Najat Vallaud-Belkacem : Nos collégiens ne savent pas assez travailler en équipe, ils n’apprennent pas à mener des projets, ils ne s’expriment pas assez à l’oral. Conduire un projet, ça n’est pas en contradiction avec l’effort, n’est-ce pas ? Prendre la parole pour argumenter, non plus, bien au contraire. Ça permet de diversifier les manières d’apprendre et donc ça permet aux élèves de mieux apprendre et de mieux réussir. D’être moins dans la réception passive de contenus, de les comprendre, de les croiser, pour mieux se les approprier. Je ne veux pas d’un collège “pour s’amuser”, comme vous dites, je veux un collège qui donne aux jeunes les clés de leur avenir personnel et professionnel. Quand 140 000 élèves quittent chaque année le système scolaire sans qualification, il faut savoir se remettre en question.

Le Point.fr : La présentation des disciplines et savoirs donne lieu à la création d’une novlangue étrange. On parle de “traverser l’eau en équilibre horizontal par immersion prolongée de la tête” dans un “milieu aquatique profond standardisé” au lieu de faire de la natation dans une piscine… “Créer de la vitesse” au lieu de courir. “Produire des messages à l’oral et à l’écrit” au lieu de faire des exposés et des dissertations… Comment pouvez-vous laisser faire cette dérive sémantique ? À quoi tout cela rime-t-il ?
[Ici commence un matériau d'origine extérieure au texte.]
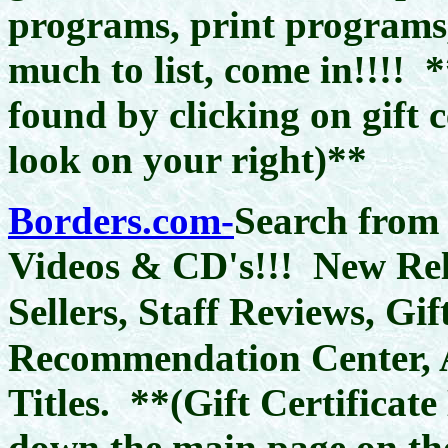
programs, print programs, 
much to list, come in!!!!
*
found by clicking on gift 
look on your right)**
Borders.com-
Search from
Videos & CD's!!! New Rele
Gif
Sellers, Staff Reviews,
Recommendation Center, 
Titles.
**(Gift Certificat
down the main page on the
Najat Vallaud-Belkacem : Le Conseil supérieur des programmes a remis ses projets de programmes pour l’école et le collège il y a quelques jours. Les enseignants comme tous les professionnels utilisent un vocabulaire expert. Toutefois, je souhaite et je demande que les programmes soient lisibles par tous et donc écrits dans une langue que tout le monde peut comprendre. Une consultation des enseignants est organisée du 11 mai au 12 juin

Le Point.fr : Vous allez créer 4 000 postes pour accompagner cette réforme. À quoi correspondent-ils ?

Najat Vallaud-Belkacem : Ce sont des heures “professeurs” en plus pour que, dans chaque collège, on puisse construire l’accompagnement personnalisé, les temps en petits groupes d’élèves, les interventions conjointes de plusieurs enseignants. C’est un investissement assumé pour que chaque collégien puisse réussir.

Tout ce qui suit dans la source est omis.